**Work required**
In the entries below, which lines run from the one with "6.4 KM dari Ministry Of Public" through the one with "van kipróbálni ingyenesen"? Repeat exactly those, both included, and no pictures.

**Given data**
· · · · · · ·
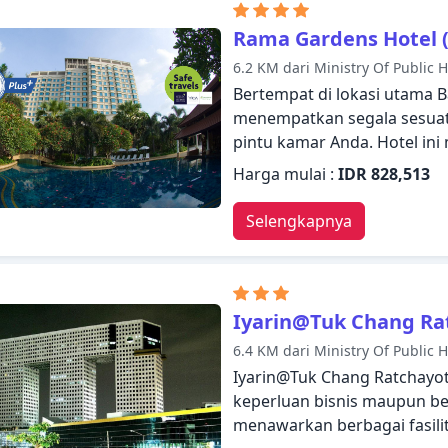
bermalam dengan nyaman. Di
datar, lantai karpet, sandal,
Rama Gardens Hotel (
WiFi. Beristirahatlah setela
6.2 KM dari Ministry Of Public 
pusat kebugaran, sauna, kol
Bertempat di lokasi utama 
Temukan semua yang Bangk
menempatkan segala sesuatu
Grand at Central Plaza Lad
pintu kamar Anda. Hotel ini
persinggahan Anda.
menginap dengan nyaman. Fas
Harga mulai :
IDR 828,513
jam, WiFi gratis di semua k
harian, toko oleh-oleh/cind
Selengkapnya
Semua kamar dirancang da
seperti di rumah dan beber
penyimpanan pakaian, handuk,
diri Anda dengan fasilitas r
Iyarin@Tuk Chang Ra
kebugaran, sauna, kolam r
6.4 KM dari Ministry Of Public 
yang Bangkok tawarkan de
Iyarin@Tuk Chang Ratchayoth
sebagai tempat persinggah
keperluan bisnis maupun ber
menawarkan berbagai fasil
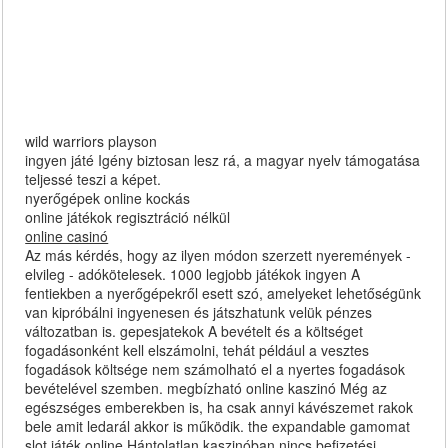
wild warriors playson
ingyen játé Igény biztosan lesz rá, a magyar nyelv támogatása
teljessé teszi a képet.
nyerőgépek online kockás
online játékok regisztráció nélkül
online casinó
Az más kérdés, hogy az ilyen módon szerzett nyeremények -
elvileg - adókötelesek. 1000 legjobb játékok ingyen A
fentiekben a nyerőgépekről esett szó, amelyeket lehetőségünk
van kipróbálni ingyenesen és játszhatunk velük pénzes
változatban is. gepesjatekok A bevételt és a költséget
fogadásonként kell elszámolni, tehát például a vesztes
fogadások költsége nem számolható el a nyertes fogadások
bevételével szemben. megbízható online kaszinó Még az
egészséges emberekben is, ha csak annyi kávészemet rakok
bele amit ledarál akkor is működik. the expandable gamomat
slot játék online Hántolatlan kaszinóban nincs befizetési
· · · · · · ·
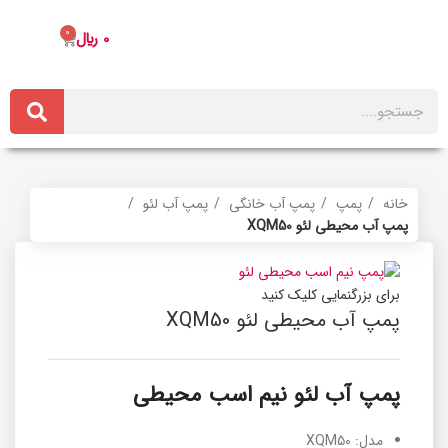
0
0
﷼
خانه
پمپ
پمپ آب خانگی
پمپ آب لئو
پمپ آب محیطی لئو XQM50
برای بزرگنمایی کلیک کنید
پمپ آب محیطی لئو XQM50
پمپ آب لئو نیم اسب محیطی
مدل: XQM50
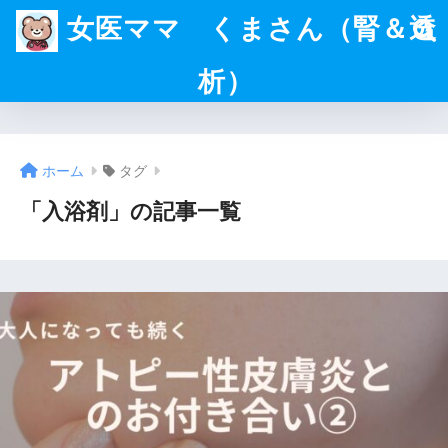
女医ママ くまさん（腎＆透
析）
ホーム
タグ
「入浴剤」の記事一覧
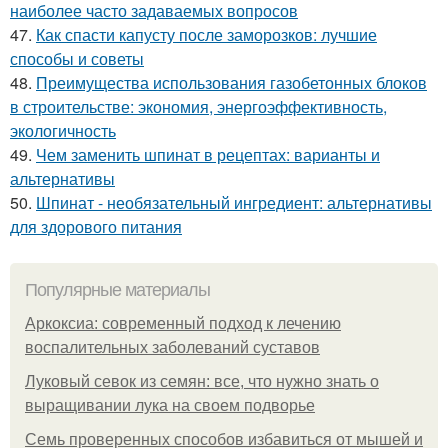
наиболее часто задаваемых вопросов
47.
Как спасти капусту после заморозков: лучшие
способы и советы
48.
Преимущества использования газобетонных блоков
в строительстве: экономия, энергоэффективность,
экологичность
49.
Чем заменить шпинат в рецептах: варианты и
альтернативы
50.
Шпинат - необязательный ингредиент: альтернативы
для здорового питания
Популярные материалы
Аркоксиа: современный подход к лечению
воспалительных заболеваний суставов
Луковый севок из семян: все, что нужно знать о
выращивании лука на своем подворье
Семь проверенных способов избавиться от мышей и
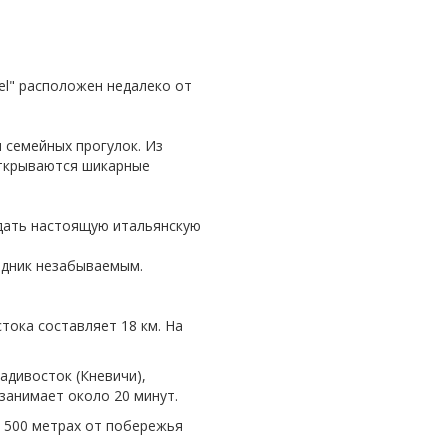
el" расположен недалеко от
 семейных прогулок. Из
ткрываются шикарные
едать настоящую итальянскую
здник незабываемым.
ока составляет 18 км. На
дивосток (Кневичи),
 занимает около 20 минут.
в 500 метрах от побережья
· · · · · · ·
**Exercise solution**
6.4 KM dari Ministry Of Public 
yang Bangkok tawarkan de
Iyarin@Tuk Chang Ratchayoth
sebagai tempat persinggah
keperluan bisnis maupun ber
menawarkan berbagai fasil
wild warriors playson
ingyen játé Igény biztosan lesz rá, a magyar nyelv támogatása
teljessé teszi a képet.
nyerőgépek online kockás
online játékok regisztráció nélkül
online casinó
Az más kérdés, hogy az ilyen módon szerzett nyeremények -
elvileg - adókötelesek. 1000 legjobb játékok ingyen A
fentiekben a nyerőgépekről esett szó, amelyeket lehetőségünk
van kipróbálni ingyenesen és játszhatunk velük pénzes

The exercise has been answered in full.